A few laughed. Too many did not.
She turned her head slightly toward Grot.
“Well then, ladies and gentlemen. As you have no doubt noticed, we have a small problem that requires investigation. First, however, I wish to express my full thanks to Master Anadar and to the young acolyte Morgut.” She nodded to Hokf’n. “You have a splendid young fellow in your school. Those two came to our aid in our need. At risk to their lives. Despite many other urgent matters Master Anadar is pursuing. For that we owe them lasting thanks.”
She paused and let the words settle.
“As for the investigation,” she continued, “we actually have enough masters present here as witnesses. Master Roto. Master Isidre. Master Anadar. Master Shara. Master Morgut, as well as the two mages of the Mind School, Miene and Sindra. All were involved in one way or another. We could just as well begin the investigation here. Or at least hear the reports.”
She lifted her hand slightly before anyone could interrupt.
“For my part, I must admit that we had a renegade master who, together with his students, committed a singular crime. That falls under my responsibility, or ours.” She glanced briefly at Anadar. “As Master Anadar has assured me, Xoiun has already been brought to account and no longer walks among us.”
It landed.
It was cleverly placed. She admitted just enough guilt to sound credible and shifted the center of gravity away from Anadar and toward Xoiun and the Water School itself. Suddenly the question was no longer, must Anadar be investigated. It was, how far does the crime of a renegade master reach, and who failed to see it, and for how long?
Nevertheless, Hokf’n insisted on an external inquiry.
Fontal supported him loudly. For her, any procedure not removed from the immediate influence of those involved was already suspect. The Mother and Manador only shook their heads. Tranda gave the convincing impression of having drifted off during part of the session, and that was silently counted as abstention. Sinadie abstained as well, explicitly on the grounds that as dean of the affected school and part cause of the situation she could not vote objectively, but she wished to state clearly that Anadar was not to be the target of the inquiry, only the events around Xoiun, his students, and the monster. Much to the displeasure of Grot and Roto, who had expected a different outcome that evening.
In the end, the Mother proposed a compromise, and because it came from her it sounded sober, and therefore hard to challenge.
The external inquiry would be dispatched. Yes.
But its mandate would be formally limited to the events around Xoiun, the tower, the experiments, and the sea being.
Master Anadar would not be treated as the accused, but as a witness only. The inquiry would be limited to the events on the Islands of the Winds.
And, which was the real victory, after the inquisitors had questioned those involved, the inquiry would be presented again to the Conclave.

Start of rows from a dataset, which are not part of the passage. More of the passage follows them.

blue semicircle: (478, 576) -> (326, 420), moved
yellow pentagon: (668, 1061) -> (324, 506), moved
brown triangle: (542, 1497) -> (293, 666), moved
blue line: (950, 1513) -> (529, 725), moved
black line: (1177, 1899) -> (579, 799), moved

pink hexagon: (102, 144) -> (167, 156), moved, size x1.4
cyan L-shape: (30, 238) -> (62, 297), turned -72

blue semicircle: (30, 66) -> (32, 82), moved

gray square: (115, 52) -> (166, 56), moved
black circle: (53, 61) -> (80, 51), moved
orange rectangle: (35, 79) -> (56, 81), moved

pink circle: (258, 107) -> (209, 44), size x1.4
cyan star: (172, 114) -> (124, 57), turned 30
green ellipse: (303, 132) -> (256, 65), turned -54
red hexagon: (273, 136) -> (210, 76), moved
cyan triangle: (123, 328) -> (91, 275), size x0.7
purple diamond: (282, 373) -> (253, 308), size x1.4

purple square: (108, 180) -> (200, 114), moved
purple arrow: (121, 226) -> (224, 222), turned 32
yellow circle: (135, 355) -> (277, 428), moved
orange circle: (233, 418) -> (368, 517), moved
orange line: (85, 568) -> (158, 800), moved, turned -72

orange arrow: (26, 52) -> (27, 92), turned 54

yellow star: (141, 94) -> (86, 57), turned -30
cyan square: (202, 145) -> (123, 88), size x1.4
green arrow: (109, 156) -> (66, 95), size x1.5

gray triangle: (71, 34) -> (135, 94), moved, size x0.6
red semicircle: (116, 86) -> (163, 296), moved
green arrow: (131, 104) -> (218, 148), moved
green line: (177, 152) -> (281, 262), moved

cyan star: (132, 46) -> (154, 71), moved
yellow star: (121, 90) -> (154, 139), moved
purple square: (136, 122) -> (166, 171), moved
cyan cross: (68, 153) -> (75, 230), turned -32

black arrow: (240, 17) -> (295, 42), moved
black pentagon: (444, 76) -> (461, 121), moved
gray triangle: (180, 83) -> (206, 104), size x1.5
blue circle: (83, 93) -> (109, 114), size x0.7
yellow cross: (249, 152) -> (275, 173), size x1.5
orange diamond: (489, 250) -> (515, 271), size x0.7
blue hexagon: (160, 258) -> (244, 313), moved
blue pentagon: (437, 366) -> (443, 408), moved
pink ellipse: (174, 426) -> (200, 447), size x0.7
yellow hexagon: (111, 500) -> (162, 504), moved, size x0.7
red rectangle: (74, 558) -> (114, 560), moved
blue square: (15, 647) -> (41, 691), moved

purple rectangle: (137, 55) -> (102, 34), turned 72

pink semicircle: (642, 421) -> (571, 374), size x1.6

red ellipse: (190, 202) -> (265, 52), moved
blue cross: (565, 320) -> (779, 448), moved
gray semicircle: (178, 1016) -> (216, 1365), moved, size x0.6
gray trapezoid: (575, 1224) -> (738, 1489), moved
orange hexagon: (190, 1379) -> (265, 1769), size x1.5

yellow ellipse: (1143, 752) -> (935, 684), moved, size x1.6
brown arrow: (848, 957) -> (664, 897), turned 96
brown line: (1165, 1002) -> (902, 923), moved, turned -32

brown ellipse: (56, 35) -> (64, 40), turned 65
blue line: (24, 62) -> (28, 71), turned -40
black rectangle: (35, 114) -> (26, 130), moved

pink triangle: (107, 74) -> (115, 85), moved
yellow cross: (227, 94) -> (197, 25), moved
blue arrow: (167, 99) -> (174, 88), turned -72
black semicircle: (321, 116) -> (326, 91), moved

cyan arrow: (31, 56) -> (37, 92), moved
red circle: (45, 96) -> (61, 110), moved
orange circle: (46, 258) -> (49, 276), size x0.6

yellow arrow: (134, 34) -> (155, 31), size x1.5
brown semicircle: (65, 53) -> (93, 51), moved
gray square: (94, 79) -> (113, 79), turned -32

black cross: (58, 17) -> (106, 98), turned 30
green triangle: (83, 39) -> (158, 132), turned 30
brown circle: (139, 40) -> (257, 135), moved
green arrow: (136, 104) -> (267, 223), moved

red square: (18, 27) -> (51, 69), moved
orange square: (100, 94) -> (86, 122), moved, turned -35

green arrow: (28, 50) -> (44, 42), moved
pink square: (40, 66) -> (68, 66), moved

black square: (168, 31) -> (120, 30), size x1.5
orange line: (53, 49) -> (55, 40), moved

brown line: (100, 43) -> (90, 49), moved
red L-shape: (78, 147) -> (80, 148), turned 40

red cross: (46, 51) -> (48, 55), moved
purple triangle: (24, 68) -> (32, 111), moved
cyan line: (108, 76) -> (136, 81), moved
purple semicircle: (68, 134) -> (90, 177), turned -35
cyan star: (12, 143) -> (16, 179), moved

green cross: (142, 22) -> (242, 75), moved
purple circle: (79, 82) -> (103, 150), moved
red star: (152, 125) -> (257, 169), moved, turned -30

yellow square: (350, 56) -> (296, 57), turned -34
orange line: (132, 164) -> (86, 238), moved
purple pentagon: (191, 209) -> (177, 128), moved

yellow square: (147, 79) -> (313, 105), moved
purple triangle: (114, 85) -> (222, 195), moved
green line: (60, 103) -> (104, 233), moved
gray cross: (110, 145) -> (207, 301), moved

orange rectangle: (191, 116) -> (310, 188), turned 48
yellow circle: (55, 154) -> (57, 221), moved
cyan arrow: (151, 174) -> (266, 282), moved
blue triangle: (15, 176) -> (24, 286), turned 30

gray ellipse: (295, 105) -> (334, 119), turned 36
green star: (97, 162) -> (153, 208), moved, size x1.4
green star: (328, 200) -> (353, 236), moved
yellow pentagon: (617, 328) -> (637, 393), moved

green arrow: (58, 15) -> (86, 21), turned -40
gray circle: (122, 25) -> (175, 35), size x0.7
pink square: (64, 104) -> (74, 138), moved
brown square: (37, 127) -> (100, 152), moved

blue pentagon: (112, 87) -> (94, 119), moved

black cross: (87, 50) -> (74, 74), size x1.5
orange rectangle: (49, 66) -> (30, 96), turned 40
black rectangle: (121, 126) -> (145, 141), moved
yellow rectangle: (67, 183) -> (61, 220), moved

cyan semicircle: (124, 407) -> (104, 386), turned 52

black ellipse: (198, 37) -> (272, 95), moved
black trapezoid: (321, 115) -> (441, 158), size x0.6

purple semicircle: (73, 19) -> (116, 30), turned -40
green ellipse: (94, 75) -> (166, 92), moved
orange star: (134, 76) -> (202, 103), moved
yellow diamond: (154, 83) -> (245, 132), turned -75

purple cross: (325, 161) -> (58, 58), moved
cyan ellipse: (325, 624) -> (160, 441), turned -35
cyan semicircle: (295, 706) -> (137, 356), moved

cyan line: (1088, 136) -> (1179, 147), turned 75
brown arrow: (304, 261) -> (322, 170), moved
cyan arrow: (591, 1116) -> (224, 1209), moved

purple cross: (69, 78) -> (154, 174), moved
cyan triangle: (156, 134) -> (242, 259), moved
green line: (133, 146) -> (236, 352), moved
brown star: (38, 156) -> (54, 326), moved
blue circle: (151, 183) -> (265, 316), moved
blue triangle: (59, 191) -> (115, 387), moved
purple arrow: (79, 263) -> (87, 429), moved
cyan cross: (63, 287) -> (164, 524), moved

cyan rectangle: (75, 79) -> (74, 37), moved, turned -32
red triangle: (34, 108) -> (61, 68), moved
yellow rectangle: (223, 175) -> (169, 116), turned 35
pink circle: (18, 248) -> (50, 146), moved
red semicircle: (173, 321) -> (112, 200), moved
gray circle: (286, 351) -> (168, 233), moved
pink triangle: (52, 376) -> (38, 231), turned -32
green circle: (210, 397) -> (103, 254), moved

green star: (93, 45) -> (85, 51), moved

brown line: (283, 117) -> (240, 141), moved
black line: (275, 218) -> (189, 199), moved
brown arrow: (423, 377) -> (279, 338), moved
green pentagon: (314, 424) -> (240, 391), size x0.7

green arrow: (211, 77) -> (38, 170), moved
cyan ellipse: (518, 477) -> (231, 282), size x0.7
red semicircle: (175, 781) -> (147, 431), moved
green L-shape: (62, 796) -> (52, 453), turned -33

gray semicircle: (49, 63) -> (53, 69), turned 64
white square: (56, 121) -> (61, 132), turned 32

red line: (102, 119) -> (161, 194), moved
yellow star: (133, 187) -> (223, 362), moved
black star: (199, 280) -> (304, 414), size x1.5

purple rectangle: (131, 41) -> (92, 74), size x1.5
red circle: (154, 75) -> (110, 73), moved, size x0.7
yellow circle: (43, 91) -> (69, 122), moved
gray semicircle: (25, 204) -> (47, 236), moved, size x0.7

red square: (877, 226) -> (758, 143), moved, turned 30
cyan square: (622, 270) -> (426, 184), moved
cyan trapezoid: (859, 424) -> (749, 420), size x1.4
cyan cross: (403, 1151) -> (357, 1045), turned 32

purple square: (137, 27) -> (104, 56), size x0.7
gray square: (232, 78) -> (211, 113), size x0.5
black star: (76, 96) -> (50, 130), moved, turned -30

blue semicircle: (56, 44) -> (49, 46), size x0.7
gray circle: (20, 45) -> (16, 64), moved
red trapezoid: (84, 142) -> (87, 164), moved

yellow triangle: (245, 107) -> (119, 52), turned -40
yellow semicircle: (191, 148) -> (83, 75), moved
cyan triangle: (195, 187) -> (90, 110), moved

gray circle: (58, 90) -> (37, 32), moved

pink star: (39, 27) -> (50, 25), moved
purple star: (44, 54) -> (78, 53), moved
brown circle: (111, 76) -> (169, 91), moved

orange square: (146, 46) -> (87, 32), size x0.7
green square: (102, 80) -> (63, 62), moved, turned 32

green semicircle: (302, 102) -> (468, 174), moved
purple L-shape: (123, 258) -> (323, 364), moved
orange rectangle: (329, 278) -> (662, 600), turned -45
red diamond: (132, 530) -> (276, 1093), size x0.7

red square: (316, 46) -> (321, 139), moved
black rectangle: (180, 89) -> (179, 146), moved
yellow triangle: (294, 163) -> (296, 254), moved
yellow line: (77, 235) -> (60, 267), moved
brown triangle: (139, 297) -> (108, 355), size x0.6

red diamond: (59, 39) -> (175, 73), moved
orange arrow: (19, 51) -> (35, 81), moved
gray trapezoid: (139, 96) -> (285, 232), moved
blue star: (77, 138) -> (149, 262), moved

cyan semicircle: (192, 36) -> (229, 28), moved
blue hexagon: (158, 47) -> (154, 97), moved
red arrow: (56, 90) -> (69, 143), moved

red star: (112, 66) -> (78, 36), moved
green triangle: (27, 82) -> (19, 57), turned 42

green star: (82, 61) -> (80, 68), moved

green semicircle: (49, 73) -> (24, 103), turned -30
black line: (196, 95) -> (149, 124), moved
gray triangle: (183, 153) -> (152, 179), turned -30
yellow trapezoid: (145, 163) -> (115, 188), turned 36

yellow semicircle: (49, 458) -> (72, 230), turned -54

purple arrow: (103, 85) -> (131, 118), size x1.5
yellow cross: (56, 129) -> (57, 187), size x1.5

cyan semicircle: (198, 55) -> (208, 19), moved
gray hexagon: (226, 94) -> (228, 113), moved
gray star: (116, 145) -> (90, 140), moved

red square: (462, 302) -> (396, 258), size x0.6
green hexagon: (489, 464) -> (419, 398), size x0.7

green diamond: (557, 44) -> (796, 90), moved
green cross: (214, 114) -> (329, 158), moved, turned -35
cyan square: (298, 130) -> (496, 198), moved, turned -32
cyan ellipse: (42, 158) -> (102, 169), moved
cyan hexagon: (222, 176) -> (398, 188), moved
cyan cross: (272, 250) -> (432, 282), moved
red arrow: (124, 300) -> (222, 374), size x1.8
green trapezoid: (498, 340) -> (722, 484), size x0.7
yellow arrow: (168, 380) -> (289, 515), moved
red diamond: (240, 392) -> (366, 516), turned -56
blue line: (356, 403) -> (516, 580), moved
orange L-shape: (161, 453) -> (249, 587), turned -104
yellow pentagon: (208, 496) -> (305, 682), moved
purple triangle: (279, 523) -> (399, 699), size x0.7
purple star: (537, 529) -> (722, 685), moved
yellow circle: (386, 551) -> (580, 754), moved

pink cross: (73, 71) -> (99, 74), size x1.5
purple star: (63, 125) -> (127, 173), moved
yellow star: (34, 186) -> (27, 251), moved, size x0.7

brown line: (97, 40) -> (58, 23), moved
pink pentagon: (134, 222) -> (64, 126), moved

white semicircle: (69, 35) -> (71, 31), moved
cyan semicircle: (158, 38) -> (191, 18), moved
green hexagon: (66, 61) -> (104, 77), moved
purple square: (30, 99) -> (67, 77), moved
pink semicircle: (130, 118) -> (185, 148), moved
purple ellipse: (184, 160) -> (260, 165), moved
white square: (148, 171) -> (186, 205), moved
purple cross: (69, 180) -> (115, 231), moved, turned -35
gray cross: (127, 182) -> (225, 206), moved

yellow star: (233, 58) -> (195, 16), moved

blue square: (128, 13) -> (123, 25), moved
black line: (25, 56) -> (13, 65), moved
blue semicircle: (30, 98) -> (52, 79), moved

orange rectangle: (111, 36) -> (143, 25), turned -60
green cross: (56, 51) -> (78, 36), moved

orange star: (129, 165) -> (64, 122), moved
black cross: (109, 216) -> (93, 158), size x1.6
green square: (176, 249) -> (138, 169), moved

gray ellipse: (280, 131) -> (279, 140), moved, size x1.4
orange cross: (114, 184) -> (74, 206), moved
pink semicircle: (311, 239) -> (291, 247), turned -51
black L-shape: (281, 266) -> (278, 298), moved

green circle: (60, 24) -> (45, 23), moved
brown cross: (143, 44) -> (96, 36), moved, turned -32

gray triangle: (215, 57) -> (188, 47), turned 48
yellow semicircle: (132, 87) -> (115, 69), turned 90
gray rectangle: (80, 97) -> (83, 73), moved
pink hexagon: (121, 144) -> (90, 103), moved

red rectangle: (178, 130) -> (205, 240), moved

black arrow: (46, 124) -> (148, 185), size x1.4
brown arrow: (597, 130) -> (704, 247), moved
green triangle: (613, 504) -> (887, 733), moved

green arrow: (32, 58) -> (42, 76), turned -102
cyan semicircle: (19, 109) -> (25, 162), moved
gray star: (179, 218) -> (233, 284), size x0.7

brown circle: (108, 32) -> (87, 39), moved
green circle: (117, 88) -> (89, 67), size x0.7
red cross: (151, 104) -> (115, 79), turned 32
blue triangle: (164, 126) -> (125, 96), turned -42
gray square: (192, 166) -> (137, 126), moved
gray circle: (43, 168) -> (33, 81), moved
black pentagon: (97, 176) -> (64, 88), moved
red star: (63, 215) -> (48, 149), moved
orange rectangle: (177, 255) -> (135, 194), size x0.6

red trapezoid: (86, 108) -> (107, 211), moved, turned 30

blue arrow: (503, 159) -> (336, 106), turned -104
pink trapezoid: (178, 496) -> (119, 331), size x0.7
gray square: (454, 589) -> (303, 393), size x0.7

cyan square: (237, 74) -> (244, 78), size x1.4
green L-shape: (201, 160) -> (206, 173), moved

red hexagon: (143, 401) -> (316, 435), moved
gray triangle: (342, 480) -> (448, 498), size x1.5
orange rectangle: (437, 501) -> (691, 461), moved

Hokf’n accepted it with visible reluctance.
But he had to. It was the only path to any majority at all, and even that majority was narrow.
When the formula of resolution was spoken, the tension in the room did not disappear, but it changed direction.
Roto and Grot had not gotten what they wanted. They had not pulled Anadar into the center of the accusations, and for the moment that was enough.